JOURNAL ARTICLE

Urinary interleukin-18 and urinary neutrophil gelatinase-associated lipocalin predict acute kidney injury following pulmonary valve replacement prior to serum creatinine

Matthew W Buelow, Aaron Dall, Kevin Regner, Catherine Weinberg, Peter J Bartz, Jane Sowinski, Nancy Rudd, Lindsey Katzmark, James S Tweddell, Michael G Earing
Congenital Heart Disease 2012, 7 (5): 441-7
22537138

BACKGROUND: It is becoming increasingly recognized that manifestations of congenital heart disease (CHD) extend beyond the cardiovascular system. The factors contributing to renal dysfunction in patients with CHD are multifactorial, with acute kidney injury (AKI) at time of cardiac surgery playing a major role. AKI is often diagnosed based on changes in serum creatinine and estimated glomerular filtration rate (eGFR). Such measurements are often late and imprecise. Recent data indicate that urinary biomarkers interleukin-18 (IL-18) and neutrophil gelatinase-associated lipocalin (NGAL) are earlier markers of AKI. We sought to determine the efficacy of urinary IL-18 and NGAL for detecting early AKI in patients undergoing surgical pulmonary valve replacement (PVR).

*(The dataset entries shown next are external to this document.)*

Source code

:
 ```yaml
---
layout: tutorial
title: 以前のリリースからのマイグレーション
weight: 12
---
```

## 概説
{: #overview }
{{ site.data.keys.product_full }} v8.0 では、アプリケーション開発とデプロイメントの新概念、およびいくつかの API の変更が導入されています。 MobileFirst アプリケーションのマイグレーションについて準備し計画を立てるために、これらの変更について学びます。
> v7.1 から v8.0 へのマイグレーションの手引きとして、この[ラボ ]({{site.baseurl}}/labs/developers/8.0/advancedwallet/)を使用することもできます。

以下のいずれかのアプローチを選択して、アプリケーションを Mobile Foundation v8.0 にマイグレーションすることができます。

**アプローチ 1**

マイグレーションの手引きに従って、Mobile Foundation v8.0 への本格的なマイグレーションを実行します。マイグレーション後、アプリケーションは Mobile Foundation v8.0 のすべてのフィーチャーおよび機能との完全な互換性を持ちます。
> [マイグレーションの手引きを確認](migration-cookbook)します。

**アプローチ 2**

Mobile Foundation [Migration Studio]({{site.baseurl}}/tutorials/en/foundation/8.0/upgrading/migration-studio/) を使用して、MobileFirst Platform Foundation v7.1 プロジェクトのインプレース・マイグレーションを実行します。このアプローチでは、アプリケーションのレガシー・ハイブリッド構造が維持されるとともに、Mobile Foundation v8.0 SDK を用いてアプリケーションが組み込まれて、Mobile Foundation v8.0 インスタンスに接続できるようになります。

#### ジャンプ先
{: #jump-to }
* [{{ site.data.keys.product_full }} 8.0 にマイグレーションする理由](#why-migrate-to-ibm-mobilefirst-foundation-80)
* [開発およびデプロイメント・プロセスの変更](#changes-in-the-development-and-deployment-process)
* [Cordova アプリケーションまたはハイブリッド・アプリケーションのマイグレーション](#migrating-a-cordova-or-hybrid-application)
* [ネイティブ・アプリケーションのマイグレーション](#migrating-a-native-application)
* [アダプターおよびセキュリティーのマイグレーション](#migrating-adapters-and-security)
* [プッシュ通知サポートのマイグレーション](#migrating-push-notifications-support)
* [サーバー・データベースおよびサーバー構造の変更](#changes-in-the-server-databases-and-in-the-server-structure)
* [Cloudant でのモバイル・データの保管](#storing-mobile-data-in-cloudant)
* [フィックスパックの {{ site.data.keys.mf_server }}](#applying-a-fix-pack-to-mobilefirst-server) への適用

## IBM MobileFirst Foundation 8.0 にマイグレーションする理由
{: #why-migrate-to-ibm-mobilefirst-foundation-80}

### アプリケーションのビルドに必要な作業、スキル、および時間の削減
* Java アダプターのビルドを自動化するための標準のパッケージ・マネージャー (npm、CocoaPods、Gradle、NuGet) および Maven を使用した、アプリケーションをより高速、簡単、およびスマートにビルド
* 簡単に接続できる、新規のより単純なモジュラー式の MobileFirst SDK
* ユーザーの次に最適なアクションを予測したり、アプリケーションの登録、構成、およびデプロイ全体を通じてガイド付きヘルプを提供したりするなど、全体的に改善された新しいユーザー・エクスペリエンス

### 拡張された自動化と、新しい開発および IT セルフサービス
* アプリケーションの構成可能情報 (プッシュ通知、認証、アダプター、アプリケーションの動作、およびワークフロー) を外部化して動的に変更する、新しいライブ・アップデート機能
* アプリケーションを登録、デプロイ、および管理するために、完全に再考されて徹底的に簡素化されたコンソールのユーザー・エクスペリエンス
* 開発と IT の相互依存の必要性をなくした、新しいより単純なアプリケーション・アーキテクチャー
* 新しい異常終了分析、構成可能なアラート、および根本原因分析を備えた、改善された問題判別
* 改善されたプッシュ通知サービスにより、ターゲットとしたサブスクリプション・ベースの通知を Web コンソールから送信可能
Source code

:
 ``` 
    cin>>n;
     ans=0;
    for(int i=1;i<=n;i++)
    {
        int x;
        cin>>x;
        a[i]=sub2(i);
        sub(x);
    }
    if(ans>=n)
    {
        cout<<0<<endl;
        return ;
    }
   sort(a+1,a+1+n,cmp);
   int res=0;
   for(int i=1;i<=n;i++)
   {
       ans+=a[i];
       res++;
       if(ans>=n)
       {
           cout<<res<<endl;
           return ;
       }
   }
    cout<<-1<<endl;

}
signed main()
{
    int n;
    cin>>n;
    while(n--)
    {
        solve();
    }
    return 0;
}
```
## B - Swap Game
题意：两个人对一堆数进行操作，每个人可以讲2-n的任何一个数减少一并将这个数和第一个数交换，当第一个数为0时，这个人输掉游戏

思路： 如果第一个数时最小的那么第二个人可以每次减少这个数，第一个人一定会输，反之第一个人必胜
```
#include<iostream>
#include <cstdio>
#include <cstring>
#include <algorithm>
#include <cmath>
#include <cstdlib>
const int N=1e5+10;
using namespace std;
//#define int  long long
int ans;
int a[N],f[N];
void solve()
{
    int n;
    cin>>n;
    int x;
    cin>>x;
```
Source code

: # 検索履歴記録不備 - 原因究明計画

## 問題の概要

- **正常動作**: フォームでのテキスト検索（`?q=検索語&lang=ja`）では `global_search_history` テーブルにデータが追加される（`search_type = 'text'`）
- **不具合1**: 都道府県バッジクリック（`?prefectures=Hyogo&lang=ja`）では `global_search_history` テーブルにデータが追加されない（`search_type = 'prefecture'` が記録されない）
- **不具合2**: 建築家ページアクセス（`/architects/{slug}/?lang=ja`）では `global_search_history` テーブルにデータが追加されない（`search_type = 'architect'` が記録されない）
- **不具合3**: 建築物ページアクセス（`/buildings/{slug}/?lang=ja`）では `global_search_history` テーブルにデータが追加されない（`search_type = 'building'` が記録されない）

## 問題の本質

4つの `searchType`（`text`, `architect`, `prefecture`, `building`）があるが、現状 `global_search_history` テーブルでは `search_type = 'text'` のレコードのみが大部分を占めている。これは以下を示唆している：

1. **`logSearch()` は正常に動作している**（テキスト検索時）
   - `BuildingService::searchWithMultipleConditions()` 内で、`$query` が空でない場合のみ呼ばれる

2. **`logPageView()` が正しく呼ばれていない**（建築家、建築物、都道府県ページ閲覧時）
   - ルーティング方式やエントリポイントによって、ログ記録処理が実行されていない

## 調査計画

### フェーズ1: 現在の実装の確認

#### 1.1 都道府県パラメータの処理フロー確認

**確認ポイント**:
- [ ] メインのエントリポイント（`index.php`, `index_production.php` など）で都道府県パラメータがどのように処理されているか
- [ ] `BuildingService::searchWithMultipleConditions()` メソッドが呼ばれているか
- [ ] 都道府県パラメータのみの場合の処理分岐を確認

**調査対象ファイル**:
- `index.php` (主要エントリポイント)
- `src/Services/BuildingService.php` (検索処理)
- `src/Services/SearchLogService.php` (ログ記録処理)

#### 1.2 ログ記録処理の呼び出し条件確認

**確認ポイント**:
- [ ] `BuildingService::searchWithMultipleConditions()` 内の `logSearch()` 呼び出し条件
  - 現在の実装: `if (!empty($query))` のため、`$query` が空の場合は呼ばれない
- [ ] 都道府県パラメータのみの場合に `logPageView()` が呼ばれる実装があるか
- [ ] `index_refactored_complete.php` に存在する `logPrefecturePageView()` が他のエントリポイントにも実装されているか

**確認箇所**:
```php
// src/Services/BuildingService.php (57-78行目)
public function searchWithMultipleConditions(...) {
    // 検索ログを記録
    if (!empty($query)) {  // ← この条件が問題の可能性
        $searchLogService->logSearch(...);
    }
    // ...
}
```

METHODS: Twenty patients presenting for surgical PVR with a history of previous repair of a conotruncal anomaly were enrolled. Preoperative clinical data were measured and urine samples and serum creatinine were collected at 6, 12, 24, and 72 hours post bypass. Urine was evaluated for NGAL and IL-18. AKI was determined using the Risk, Injury, Failure, Loss and End Stage Renal Disease (RIFLE) classification system.

RESULTS: Using the RIFLE classification system, seven patients (35%) were found to have AKI defined as a drop in the eGFR or an increase in serum creatinine. All seven patients with AKI had marked increase from preoperative baseline in urine IL-18 (sixfold) and NGAL (26-fold). Using NGAL and IL-18, AKI was detected at 6 hours postoperatively, resulting in AKI being identified 12-36 hours prior to detection by conventional methods. No preoperative predictors for AKI were identified.

CONCLUSION: Both NGAL and IL-18 are early predictive biomarkers of AKI, and both increase in tandem after surgical PVR. Importantly, both rise before an increase in creatinine or a decrease in eGFR is present. Monitoring both biomarkers may allow for earlier detection and subsequent interventions to prevent AKI at time of surgery for CHD.